→ TASK ITEM: Pull every line containing "still" from the data.

DATASET RECORDS START

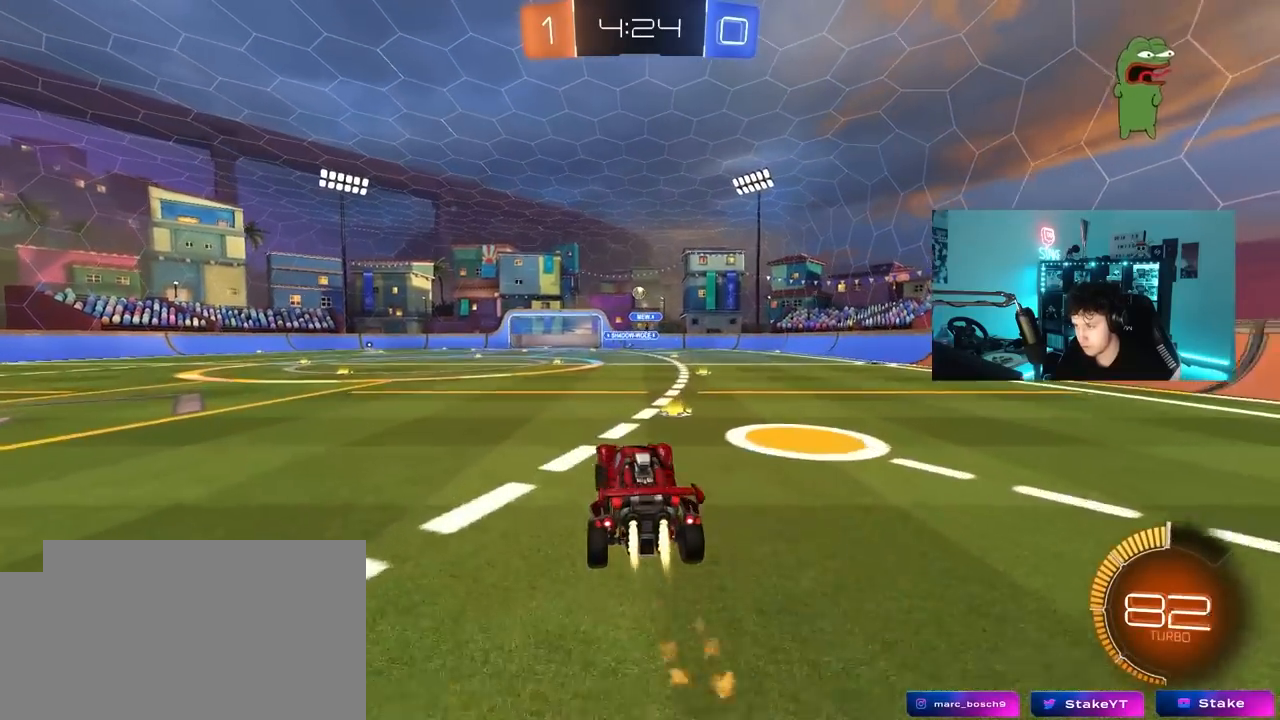
{"keys": ["a", "shift", "w"], "mouse": ["left"], "mouse_move": "still", "events": [[33, "a", "up"], [33, "mouse_right", "down"], [33, "s", "up"], [67, "s", "down"], [117, "a", "down"], [117, "shift", "down"], [267, "mouse_right", "up"], [267, "s", "up"], [350, "w", "down"]]}
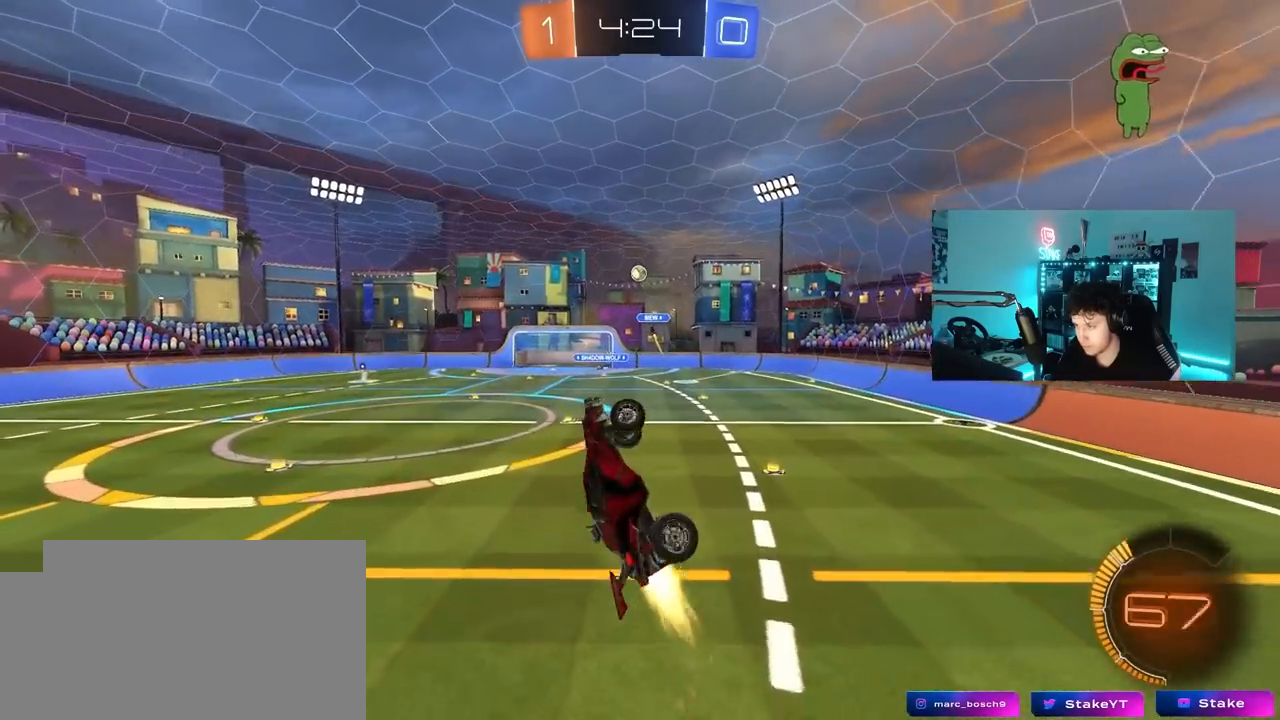
{"keys": ["a", "s", "shift"], "mouse": ["left"], "mouse_move": "still", "events": [[133, "w", "up"], [267, "s", "down"]]}
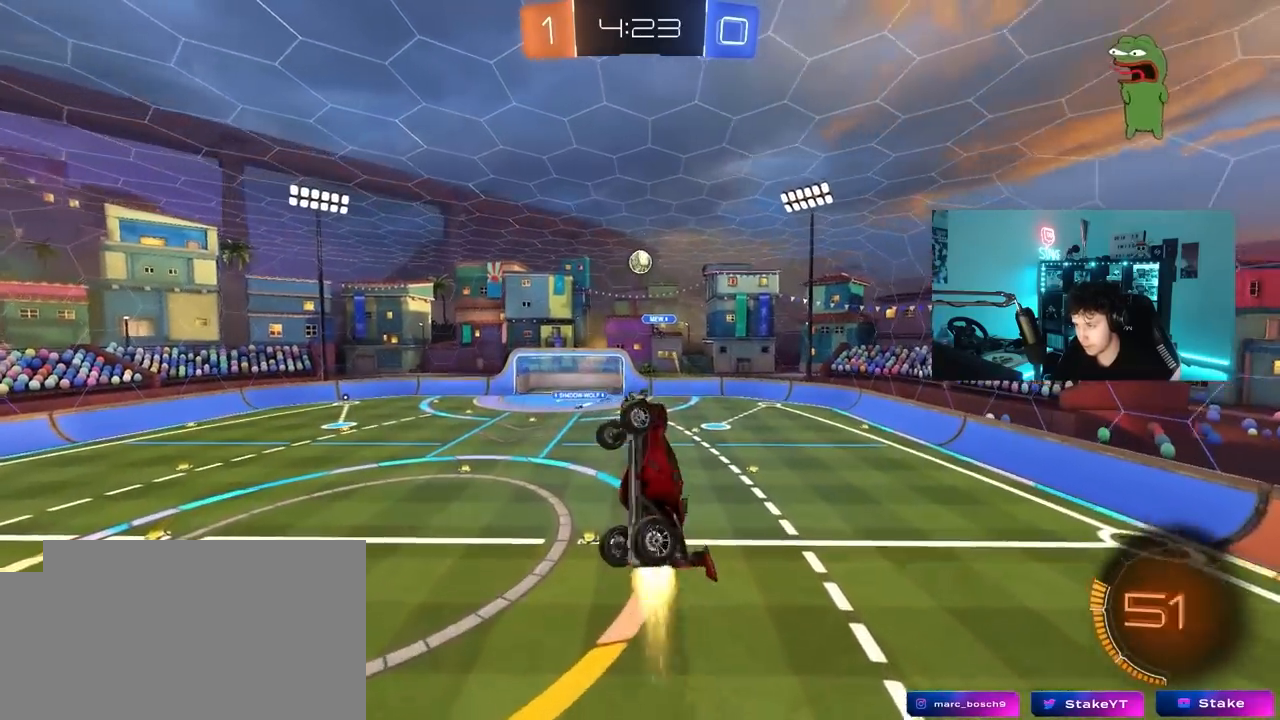
{"keys": ["a", "shift"], "mouse": ["left"], "mouse_move": "down-left", "events": [[17, "s", "up"], [150, "d", "down"], [150, "w", "down"], [200, "a", "up"], [200, "shift", "up"], [283, "mouse_left", "up"], [383, "d", "up"], [383, "mouse_left", "down"], [383, "w", "up"], [433, "a", "down"], [433, "shift", "down"]]}
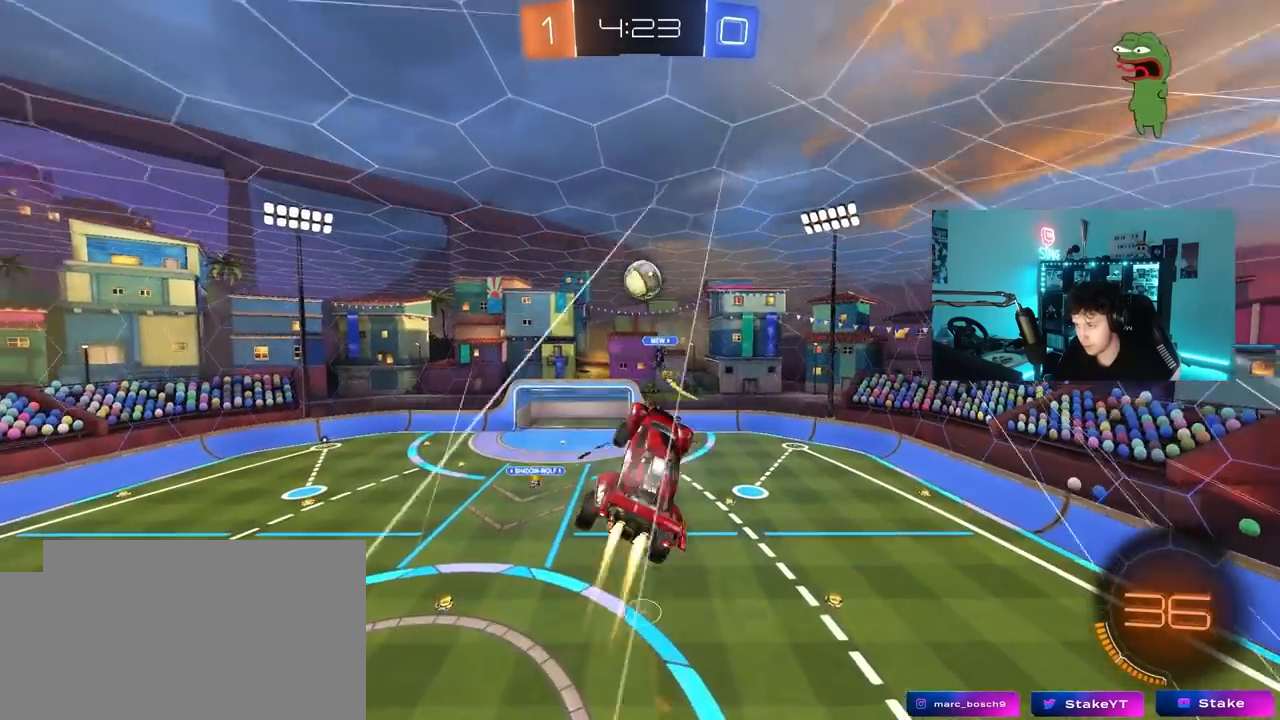
{"keys": ["a", "shift", "w"], "mouse": ["left"], "mouse_move": "still", "events": [[17, "shift", "up"], [117, "a", "up"], [117, "d", "down"], [167, "d", "up"], [217, "d", "down"], [267, "a", "down"], [267, "d", "up"], [350, "shift", "down"], [400, "w", "down"]]}
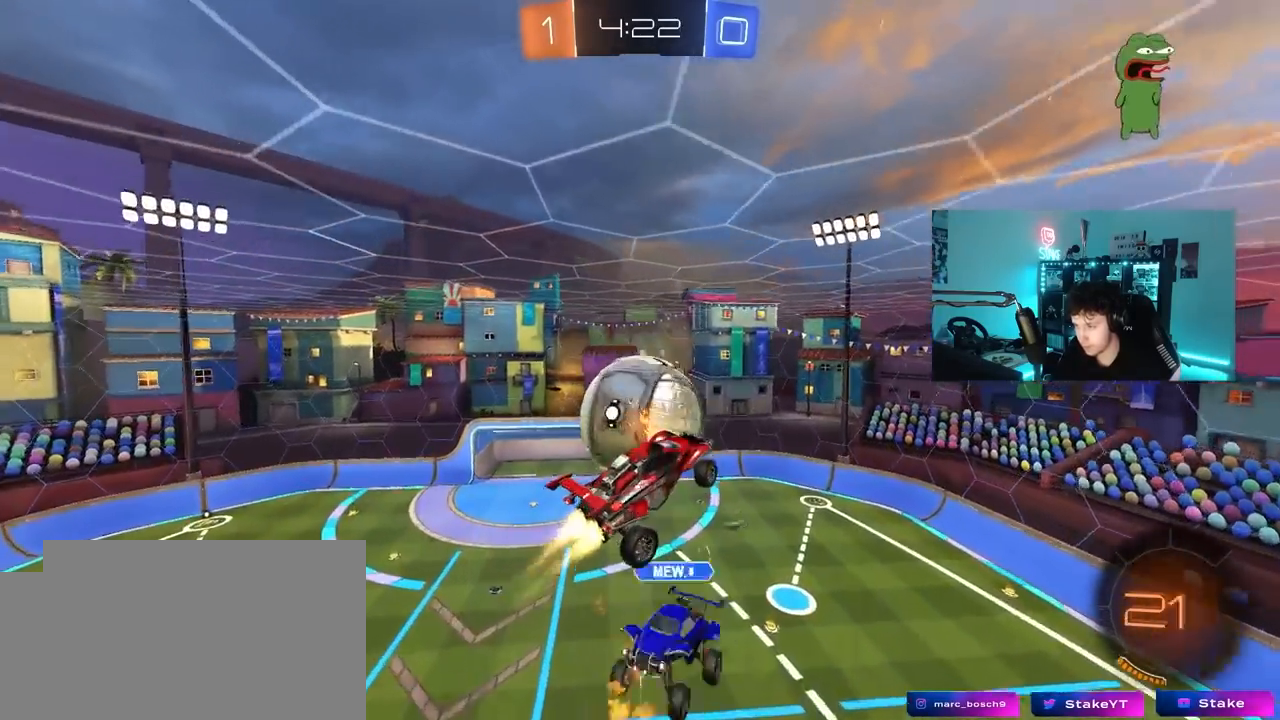
{"keys": ["a", "s"], "mouse": [], "mouse_move": "still", "events": [[50, "mouse_left", "up"], [50, "w", "up"], [283, "s", "down"], [317, "shift", "up"]]}
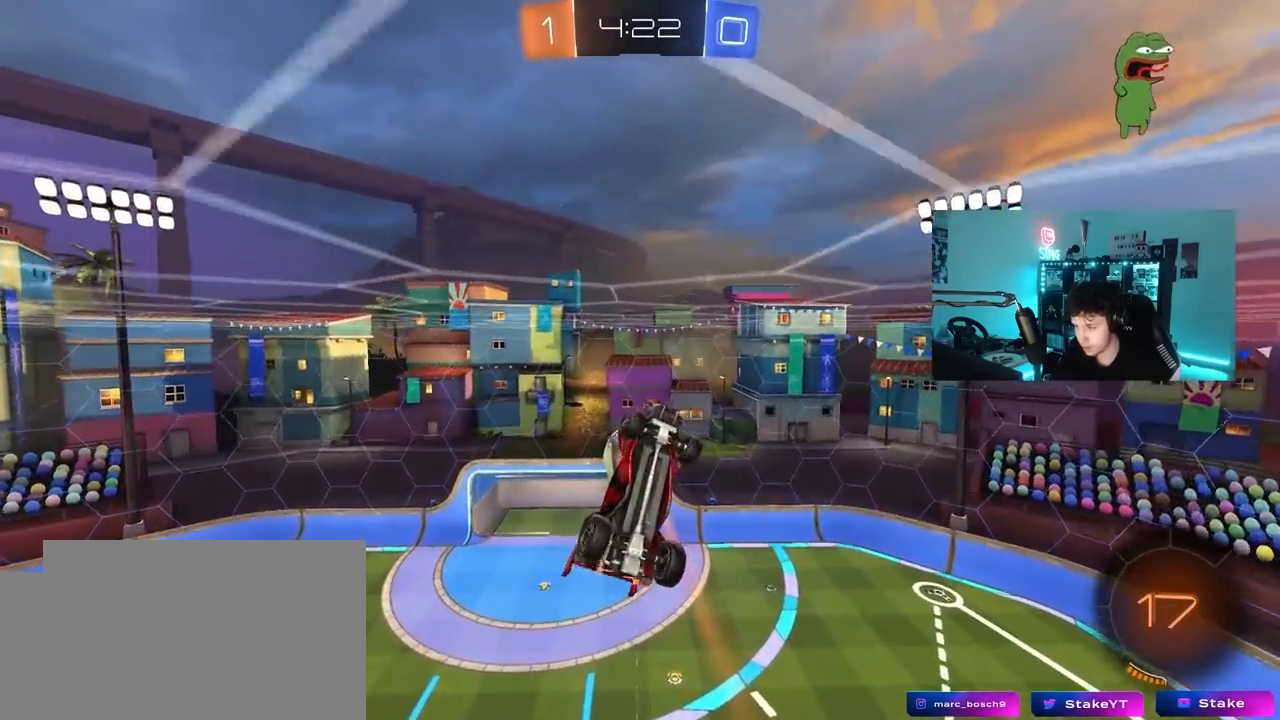
{"keys": ["d", "w"], "mouse": ["left"], "mouse_move": "still", "events": [[100, "d", "down"], [250, "d", "up"], [250, "mouse_left", "down"], [283, "a", "up"], [283, "s", "up"], [333, "d", "down"], [383, "d", "up"], [433, "w", "down"], [483, "d", "down"]]}
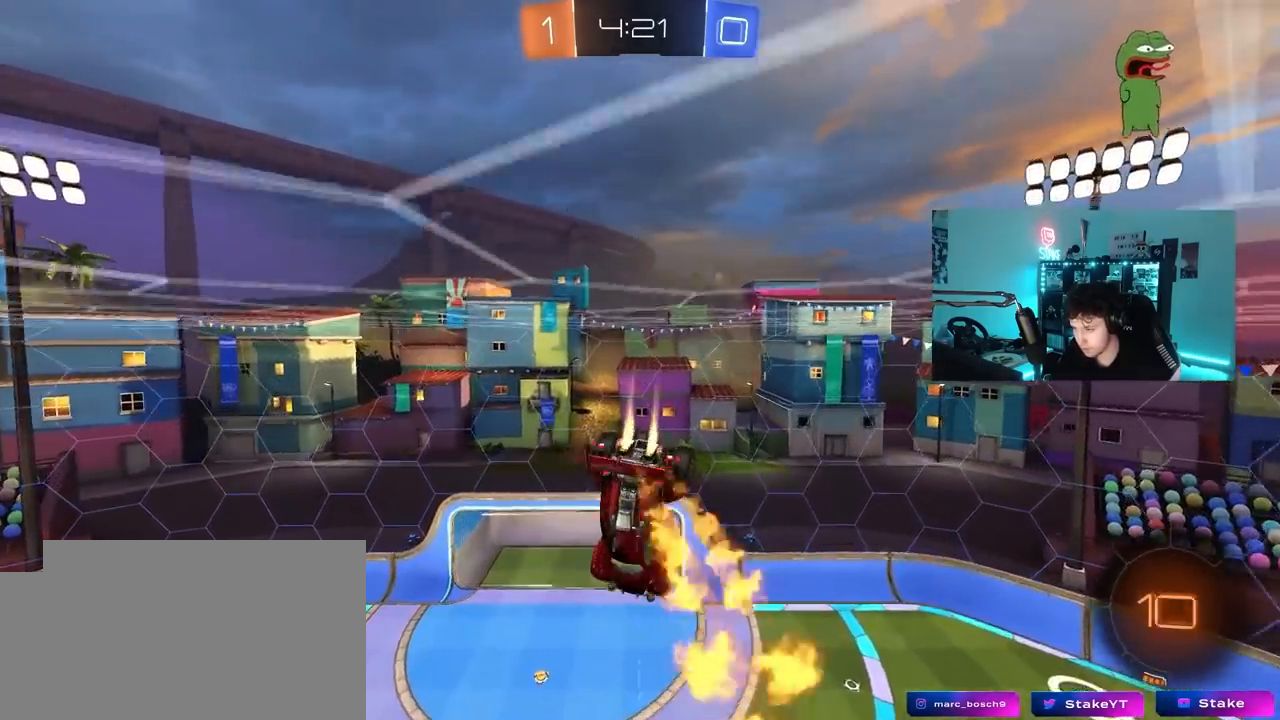
{"keys": [], "mouse": [], "mouse_move": "still", "events": [[33, "d", "up"], [67, "a", "down"], [167, "a", "up"], [300, "mouse_left", "up"], [400, "w", "up"]]}
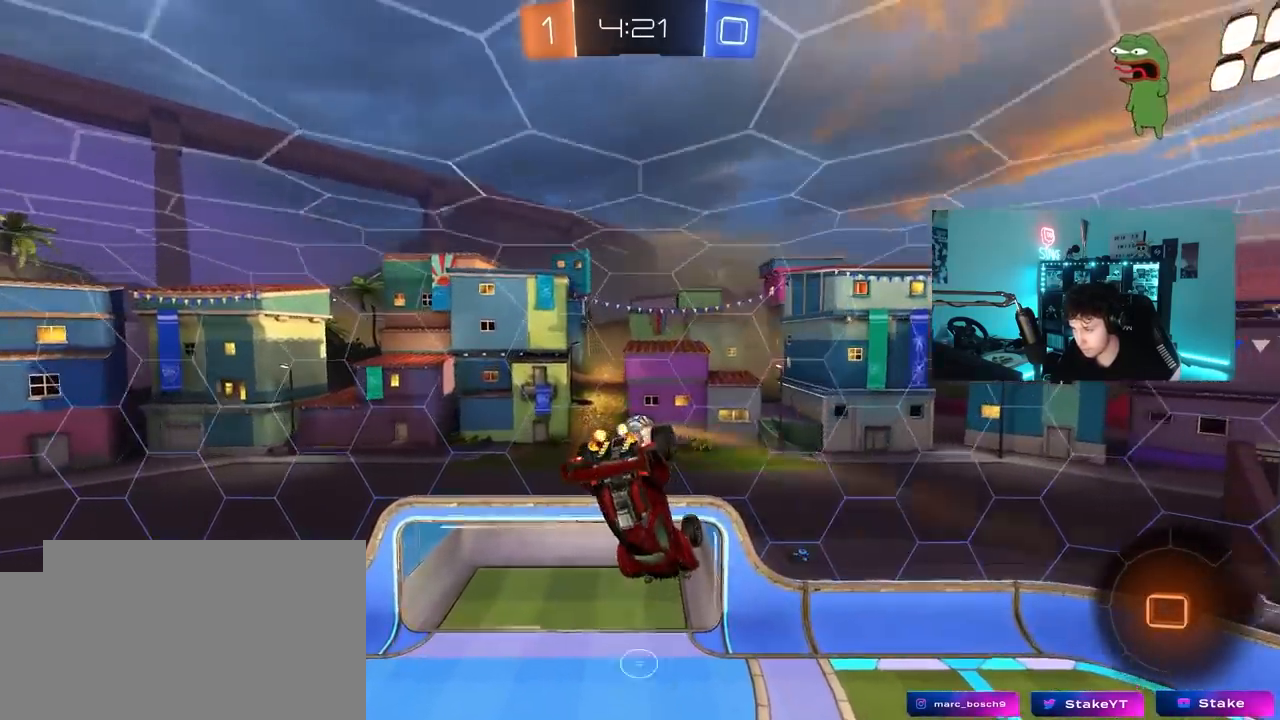
{"keys": ["d"], "mouse": ["left"], "mouse_move": "still", "events": [[83, "w", "down"], [183, "mouse_left", "down"], [183, "w", "up"], [317, "d", "down"]]}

DATASET RECORDS END

→ RESPONSE AREA:
{"keys": ["a", "shift", "w"], "mouse": ["left"], "mouse_move": "still", "events": [[33, "a", "up"], [33, "mouse_right", "down"], [33, "s", "up"], [67, "s", "down"], [117, "a", "down"], [117, "shift", "down"], [267, "mouse_right", "up"], [267, "s", "up"], [350, "w", "down"]]}
{"keys": ["a", "s", "shift"], "mouse": ["left"], "mouse_move": "still", "events": [[133, "w", "up"], [267, "s", "down"]]}
{"keys": ["a", "shift", "w"], "mouse": ["left"], "mouse_move": "still", "events": [[17, "shift", "up"], [117, "a", "up"], [117, "d", "down"], [167, "d", "up"], [217, "d", "down"], [267, "a", "down"], [267, "d", "up"], [350, "shift", "down"], [400, "w", "down"]]}
{"keys": ["a", "s"], "mouse": [], "mouse_move": "still", "events": [[50, "mouse_left", "up"], [50, "w", "up"], [283, "s", "down"], [317, "shift", "up"]]}
{"keys": ["d", "w"], "mouse": ["left"], "mouse_move": "still", "events": [[100, "d", "down"], [250, "d", "up"], [250, "mouse_left", "down"], [283, "a", "up"], [283, "s", "up"], [333, "d", "down"], [383, "d", "up"], [433, "w", "down"], [483, "d", "down"]]}
{"keys": [], "mouse": [], "mouse_move": "still", "events": [[33, "d", "up"], [67, "a", "down"], [167, "a", "up"], [300, "mouse_left", "up"], [400, "w", "up"]]}
{"keys": ["d"], "mouse": ["left"], "mouse_move": "still", "events": [[83, "w", "down"], [183, "mouse_left", "down"], [183, "w", "up"], [317, "d", "down"]]}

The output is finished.